Problem requirements: For each record below, output its text exactly and skip any picture.

Exercise materials:
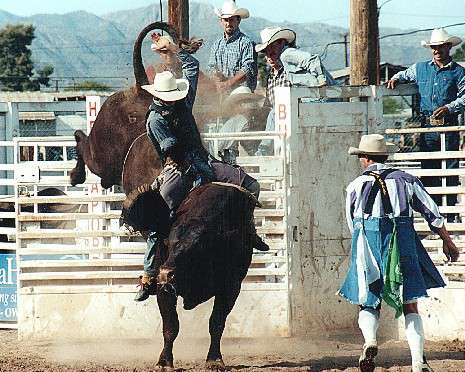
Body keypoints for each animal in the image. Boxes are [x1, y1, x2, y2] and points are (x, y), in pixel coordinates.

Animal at [69, 22, 258, 370]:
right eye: (171, 239)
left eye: (199, 245)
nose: (167, 273)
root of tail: (142, 89)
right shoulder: (165, 288)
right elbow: (171, 326)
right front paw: (164, 360)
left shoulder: (231, 285)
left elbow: (217, 322)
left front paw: (214, 358)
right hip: (102, 154)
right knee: (82, 140)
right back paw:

Task response:
Body keypoints for each animal in the image. Boxes are [x1, y1, x2, y2] and points are (x, y), in pixel coordinates.

Animal at [69, 22, 258, 370]:
right eye: (171, 239)
left eye: (199, 245)
nose: (167, 273)
root of tail: (142, 89)
right shoulder: (165, 288)
right elbow: (171, 326)
right front paw: (164, 360)
left shoulder: (231, 285)
left elbow: (217, 322)
left front paw: (214, 358)
right hip: (102, 154)
right knee: (82, 140)
right back paw:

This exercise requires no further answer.